After 2 years of trying, I finally saw a positive test one evening. I started to feel little flutters at my 12th-13th week. It was the most amazing feeling. We decided to have our gender reveal party on July 4th. Little did I know on June 27th I started to feel some aches in my belly. I thought it was the belly stretching since I had hit my 20th week.
Later that evening I developed a fever out of nowhere. My partner asked me if I wanted to go to the hospital, but I said no because I had a very early appointment with my ob-gyn the next day. My gyn told me I can take Tylenol to bring down the fever that evening and if it didn’t go down, to go to the ER. So I followed her directions. My fever went down right away, I went to sleep with no pain or anything.
The next morning after my partner left for work, I started to feel what was apparently contractions. And of course, being that it was my first pregnancy, I had no idea what the pain was. I had to call 911 since I was alone. My parents were out of the country at the time. When I got to the hospital, the nurses did an ultrasound, and the baby was there with its heart beating. However, my cervix was open and I was almost 10cm dilated. I texted my boyfriend and told him that the nurses are saying that my water broke. The night before what I thought was discharge was apparently my water breaking.

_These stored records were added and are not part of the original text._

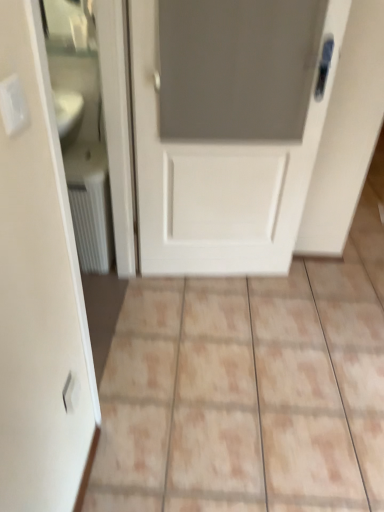
Identify the location of vacant area located to the right-hand side of white matte door at center. The width and height of the screenshot is (384, 512). (316, 297).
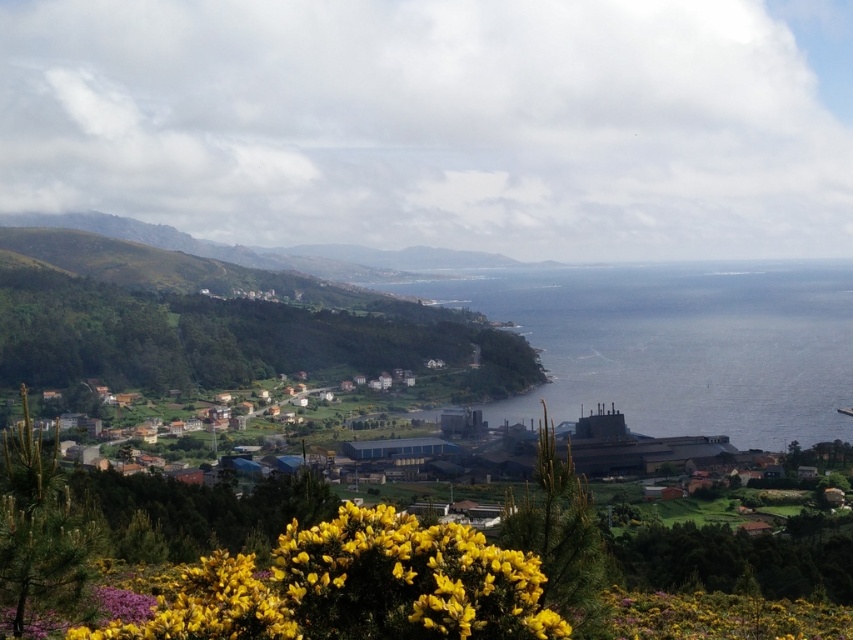
Is blue water at center above yellow matte flower at lower center?

Yes.

Based on the photo, between blue water at center and yellow matte flower at lower center, which one is positioned higher?

blue water at center is above.

This screenshot has height=640, width=853. I want to click on blue water at center, so click(x=679, y=344).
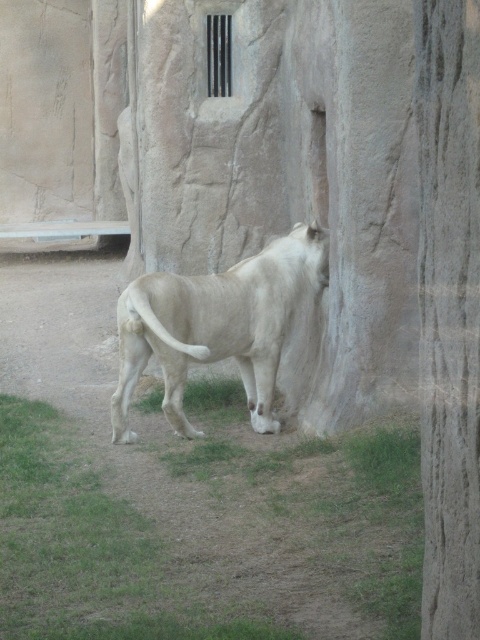
Does green grass at lower center have a greater height compared to white fur lion at center?

In fact, green grass at lower center may be shorter than white fur lion at center.

Based on the photo, does green grass at lower center have a lesser width compared to white fur lion at center?

No.

Which is behind, point (288, 465) or point (275, 276)?

The point (275, 276) is more distant.

You are a GUI agent. You are given a task and a screenshot of the screen. Output one action in this format:
    pyautogui.click(x=<x>, y=<y>)
    Task: Click on the green grass at lower center
    
    Given the screenshot: What is the action you would take?
    pyautogui.click(x=205, y=529)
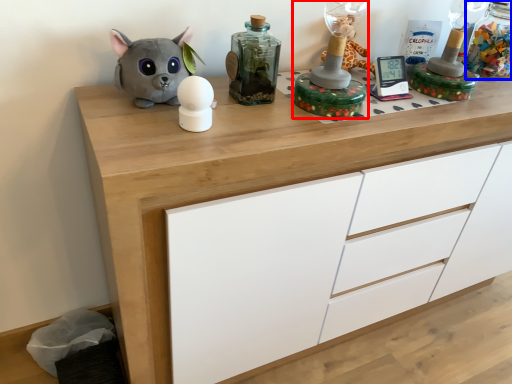
Question: Which object is further to the camera taking this photo, toy (highlighted by a red box) or bottle (highlighted by a blue box)?

Choices:
 (A) toy
 (B) bottle

Answer: (B)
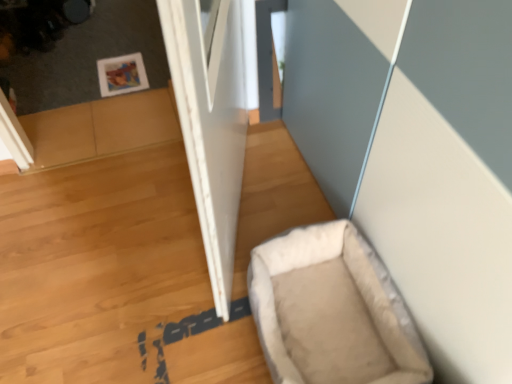
Question: From the image's perspective, is white matte door at center located above or below beige fabric dog bed at lower right?

Choices:
 (A) above
 (B) below

Answer: (A)

Question: In terms of width, does white matte door at center look wider or thinner when compared to beige fabric dog bed at lower right?

Choices:
 (A) thin
 (B) wide

Answer: (A)

Question: Does point tap(208, 64) appear closer or farther from the camera than point tap(364, 370)?

Choices:
 (A) closer
 (B) farther

Answer: (A)

Question: From a real-world perspective, is beige fabric dog bed at lower right positioned above or below white matte door at center?

Choices:
 (A) above
 (B) below

Answer: (B)

Question: From the image's perspective, relative to white matte door at center, is beige fabric dog bed at lower right above or below?

Choices:
 (A) below
 (B) above

Answer: (A)

Question: Is beige fabric dog bed at lower right inside or outside of white matte door at center?

Choices:
 (A) outside
 (B) inside

Answer: (A)

Question: Looking at their shapes, would you say beige fabric dog bed at lower right is wider or thinner than white matte door at center?

Choices:
 (A) wide
 (B) thin

Answer: (A)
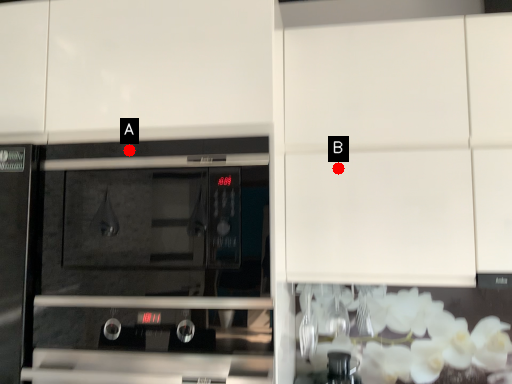
Question: Two points are circled on the image, labeled by A and B beside each circle. Which point is closer to the camera?

Choices:
 (A) A is closer
 (B) B is closer

Answer: (A)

They took me to the labor and delivery room and a doctor came in and told us that I developed a bacterial infection and I needed to give birth to the baby right away because if not, the infection can get into my blood stream, which meant I could’ve ended up in a coma or worse. I couldn’t stop crying and screaming from the emotional pain. I looked into my boyfriend’s eyes and apologized a million times to him. He asked me the night before If I wanted to go to the hospital and I said no. However, we don’t know if it would’ve made a difference at that point because we don’t know how long my cervix was opened for.
With all the heartbreak in the world on the morning of June 28, 2018 I pushed a little baby out that was 20 inches long and 13 oz. We had a little boy who looked exactly like my boyfriend. As I held him I couldn’t believe that I gave birth to a baby I couldn’t keep. A baby who couldn’t cry or hold my finger. It was the most painful thing I have ever experienced. I didn’t want to hear anything from anyone. Nothing made me feel better.
Every night I prayed to my baby, that I hope he knew how much I love him, that I am so sorry I couldn’t give him the life he deserved. There were some days I wished God could’ve gave him his life and taken mine away. My boyfriend, family and friends kept telling me that it would’ve been so much worst if something would’ve happened to me. During a heated argument one night my boyfriend said to me “do you know how hard it would’ve been to raise our baby without you, to tell him you didn’t survive during the delivery?”
And I think from all these words, that’s how I was able move on. I will never get over losing my son, but I had a great support system to help me grieve. I am now pregnant with a baby girl. She is my miracle baby exactly 1 year later. We’re due in November. God gave me my boy in Heaven and my girl on Earth. I pray for all mothers who have suffered a loss, for women who can’t conceive, grieve for as long as you want, know you are stronger than you think, and miracle babies do happen. My son taught me to be strong and show me who really cares for me. He’s my angel.